Incluso, hay momentos en que la imaginería religiosa combina lo católico con lo pagano: "Conchita oyó el reproche de su madre y silenciosamente colocó debajo de la cama de doña Elvira la bandeja con agua para ahuyentar al espíritu del 'Malo'; luego puso la Magnífica y el rosario entre las fundas de las almohadas." (Primera parte, Cap. IV).

En particular, la imaginería de la religión católica se vuelve aún más importante en la segunda parte del libro, cuando el conflicto por los cultos religiosos adquiere centralidad. Dice el narrador, por ejemplo:

Así fue como vi arder a la Virgen y vi también su manto convertido en una larga llamarada azul. Cuando esto sucedía, los militares entraban al curato y volvían cargados de papeles que arrojaban a la hoguera sin ningún sobresalto. En la plaza quedó un montón de cenizas que se dispersó poco a poco (Segunda parte, Cap. II).

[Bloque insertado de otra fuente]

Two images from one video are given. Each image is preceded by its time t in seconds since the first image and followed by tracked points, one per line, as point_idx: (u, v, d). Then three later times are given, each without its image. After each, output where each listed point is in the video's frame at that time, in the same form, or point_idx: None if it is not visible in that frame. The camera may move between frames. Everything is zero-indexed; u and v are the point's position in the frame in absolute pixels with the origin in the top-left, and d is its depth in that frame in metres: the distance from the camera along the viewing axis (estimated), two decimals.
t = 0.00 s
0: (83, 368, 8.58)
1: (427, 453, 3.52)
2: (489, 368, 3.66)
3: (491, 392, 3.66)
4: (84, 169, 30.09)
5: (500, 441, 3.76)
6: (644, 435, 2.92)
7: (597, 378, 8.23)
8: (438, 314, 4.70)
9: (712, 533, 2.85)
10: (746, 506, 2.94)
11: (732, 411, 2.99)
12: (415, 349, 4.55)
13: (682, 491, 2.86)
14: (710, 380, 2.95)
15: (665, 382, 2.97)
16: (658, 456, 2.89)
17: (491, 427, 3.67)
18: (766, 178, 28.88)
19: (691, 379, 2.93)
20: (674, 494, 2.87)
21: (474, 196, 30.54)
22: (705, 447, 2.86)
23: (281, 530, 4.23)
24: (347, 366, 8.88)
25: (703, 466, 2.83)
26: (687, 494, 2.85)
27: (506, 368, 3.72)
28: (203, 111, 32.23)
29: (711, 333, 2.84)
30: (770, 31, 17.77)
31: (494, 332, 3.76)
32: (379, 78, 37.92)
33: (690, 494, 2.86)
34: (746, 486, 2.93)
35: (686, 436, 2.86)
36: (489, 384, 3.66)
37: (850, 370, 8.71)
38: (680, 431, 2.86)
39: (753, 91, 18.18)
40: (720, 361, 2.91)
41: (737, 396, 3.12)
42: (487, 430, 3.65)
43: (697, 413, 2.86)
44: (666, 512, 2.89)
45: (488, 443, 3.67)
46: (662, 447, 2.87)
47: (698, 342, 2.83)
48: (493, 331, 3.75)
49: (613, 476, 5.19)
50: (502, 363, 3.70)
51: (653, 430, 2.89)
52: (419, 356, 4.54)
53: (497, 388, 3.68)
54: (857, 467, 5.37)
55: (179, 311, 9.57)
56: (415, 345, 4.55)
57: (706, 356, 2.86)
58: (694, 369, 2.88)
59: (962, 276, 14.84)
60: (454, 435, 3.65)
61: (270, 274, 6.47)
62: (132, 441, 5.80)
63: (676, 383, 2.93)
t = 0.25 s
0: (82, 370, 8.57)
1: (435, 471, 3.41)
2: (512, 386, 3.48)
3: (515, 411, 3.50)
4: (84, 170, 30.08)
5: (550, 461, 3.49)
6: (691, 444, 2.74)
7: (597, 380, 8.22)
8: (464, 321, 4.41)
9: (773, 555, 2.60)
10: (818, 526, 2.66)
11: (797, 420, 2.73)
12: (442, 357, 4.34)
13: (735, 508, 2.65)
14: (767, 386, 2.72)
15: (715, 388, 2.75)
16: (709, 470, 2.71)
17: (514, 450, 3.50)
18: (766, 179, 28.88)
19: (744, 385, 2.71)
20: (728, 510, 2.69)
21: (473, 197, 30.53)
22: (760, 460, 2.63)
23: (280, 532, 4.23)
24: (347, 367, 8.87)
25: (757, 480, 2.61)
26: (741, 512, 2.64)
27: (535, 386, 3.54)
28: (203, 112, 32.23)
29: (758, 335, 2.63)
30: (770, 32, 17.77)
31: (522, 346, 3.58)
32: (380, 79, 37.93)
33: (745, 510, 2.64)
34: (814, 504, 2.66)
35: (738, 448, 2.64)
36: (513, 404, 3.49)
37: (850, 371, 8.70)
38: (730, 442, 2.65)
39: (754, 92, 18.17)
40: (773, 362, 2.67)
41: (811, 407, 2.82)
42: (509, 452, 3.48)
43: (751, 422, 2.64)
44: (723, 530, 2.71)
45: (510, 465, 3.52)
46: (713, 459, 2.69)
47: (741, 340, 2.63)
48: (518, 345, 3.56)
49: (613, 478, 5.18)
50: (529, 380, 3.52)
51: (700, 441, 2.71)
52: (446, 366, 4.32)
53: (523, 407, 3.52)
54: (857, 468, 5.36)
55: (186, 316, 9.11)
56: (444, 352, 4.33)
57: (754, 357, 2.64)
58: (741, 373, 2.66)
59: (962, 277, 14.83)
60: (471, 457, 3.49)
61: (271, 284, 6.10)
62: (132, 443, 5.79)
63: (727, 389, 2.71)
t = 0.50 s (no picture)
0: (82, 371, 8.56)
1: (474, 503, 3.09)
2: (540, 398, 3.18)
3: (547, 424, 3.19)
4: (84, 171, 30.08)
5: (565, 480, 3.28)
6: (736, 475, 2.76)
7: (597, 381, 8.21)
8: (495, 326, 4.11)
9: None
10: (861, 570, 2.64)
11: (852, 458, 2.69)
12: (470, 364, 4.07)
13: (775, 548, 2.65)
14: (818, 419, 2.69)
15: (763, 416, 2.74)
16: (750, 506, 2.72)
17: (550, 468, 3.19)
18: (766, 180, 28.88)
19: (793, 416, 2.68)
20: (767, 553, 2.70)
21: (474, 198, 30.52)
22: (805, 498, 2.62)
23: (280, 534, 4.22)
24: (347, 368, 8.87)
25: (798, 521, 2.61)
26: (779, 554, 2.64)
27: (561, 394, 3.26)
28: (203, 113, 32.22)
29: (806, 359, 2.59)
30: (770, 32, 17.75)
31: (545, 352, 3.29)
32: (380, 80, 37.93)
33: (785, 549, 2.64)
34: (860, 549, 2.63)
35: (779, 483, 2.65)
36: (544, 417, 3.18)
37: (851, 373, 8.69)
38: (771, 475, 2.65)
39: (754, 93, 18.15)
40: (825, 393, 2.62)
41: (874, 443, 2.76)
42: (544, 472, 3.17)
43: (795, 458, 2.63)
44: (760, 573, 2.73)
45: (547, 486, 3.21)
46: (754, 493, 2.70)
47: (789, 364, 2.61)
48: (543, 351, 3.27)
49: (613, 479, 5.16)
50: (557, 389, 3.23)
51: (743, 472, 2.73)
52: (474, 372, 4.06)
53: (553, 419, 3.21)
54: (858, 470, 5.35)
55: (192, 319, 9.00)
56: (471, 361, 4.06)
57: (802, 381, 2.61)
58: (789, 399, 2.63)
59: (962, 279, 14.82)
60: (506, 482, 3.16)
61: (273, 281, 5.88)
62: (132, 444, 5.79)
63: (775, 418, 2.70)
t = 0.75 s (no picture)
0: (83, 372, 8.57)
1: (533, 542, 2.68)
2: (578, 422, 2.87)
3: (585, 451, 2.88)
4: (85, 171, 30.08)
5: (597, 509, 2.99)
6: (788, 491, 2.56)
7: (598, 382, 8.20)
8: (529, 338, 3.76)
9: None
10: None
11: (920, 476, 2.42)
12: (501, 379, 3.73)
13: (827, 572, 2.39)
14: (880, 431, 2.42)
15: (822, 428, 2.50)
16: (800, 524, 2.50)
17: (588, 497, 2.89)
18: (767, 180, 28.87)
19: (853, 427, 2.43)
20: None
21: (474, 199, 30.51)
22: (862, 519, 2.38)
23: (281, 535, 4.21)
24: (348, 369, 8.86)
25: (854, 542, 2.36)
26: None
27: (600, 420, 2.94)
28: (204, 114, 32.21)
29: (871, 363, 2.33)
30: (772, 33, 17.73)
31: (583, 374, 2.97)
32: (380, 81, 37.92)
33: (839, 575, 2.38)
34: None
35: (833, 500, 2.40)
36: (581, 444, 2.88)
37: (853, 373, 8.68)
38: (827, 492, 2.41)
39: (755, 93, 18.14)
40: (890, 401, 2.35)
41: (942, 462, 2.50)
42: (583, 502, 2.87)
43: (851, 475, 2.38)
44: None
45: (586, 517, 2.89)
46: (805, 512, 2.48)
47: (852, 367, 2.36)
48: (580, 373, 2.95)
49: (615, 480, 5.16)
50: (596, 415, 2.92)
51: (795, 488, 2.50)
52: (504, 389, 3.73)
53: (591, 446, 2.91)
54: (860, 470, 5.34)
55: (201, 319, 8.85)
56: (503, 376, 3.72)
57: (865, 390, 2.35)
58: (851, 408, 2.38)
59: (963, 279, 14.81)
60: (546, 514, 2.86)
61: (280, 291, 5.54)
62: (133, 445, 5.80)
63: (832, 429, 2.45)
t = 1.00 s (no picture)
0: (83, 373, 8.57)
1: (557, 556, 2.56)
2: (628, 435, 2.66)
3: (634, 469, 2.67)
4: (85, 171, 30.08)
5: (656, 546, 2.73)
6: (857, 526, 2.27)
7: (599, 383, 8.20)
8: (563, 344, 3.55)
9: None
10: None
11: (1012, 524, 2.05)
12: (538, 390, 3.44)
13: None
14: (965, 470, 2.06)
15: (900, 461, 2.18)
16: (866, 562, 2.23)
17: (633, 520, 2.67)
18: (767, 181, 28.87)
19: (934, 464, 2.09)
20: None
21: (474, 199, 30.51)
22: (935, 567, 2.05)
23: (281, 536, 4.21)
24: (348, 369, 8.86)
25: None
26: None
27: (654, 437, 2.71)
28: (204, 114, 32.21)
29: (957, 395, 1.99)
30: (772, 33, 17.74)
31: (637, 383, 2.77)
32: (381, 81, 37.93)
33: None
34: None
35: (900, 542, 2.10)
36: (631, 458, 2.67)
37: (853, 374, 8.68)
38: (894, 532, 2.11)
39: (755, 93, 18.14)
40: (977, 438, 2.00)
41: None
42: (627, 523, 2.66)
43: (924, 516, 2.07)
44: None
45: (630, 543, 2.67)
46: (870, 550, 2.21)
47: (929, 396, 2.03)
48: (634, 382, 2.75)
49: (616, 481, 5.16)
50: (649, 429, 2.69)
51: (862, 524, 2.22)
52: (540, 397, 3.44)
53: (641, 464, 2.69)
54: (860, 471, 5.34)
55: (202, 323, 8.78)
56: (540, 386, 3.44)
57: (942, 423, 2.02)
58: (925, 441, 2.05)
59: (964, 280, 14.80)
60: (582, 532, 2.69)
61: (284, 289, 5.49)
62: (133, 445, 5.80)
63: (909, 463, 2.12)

Así como la persecución que comienza en esta segunda parte del libro se muestra a través de este tipo de imágenes de figuras católicas destruidas (la Virgen prendida fuego, el atrio en cenizas, las flores de los santos machacadas, etc.) la imagen de Cristo pasa a convertirse en señal de la resistencia: "Y mientras esperábamos, aparecieron los primeros carteles pegados en las puertas de las casas y del curato. En los carteles estaba el Paño de la Verónica con el Rostro de Cristo y una misteriosa leyenda: «¡Viva Cristo Rey!»" (Segunda parte, Cap. II).